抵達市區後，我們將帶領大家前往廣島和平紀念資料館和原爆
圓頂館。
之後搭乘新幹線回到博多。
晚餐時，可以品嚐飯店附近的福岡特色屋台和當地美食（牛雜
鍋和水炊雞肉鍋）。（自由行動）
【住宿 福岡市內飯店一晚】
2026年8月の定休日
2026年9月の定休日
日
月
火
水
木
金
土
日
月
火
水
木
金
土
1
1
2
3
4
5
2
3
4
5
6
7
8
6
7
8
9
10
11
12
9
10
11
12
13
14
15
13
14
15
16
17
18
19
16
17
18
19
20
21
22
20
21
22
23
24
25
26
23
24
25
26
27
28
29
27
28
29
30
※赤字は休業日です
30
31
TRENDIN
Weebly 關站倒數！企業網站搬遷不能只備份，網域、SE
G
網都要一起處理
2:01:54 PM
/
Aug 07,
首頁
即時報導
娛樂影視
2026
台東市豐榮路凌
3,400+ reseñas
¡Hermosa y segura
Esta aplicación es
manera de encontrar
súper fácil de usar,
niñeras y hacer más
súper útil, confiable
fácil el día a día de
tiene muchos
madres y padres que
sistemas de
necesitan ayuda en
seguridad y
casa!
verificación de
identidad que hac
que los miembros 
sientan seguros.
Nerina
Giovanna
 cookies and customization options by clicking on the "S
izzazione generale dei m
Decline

# WHAT IS BEING ASKED
Copy out each line of the material that holds the word "súper".

# YOUR SOLUTION
súper fácil de usar,
súper útil, confiable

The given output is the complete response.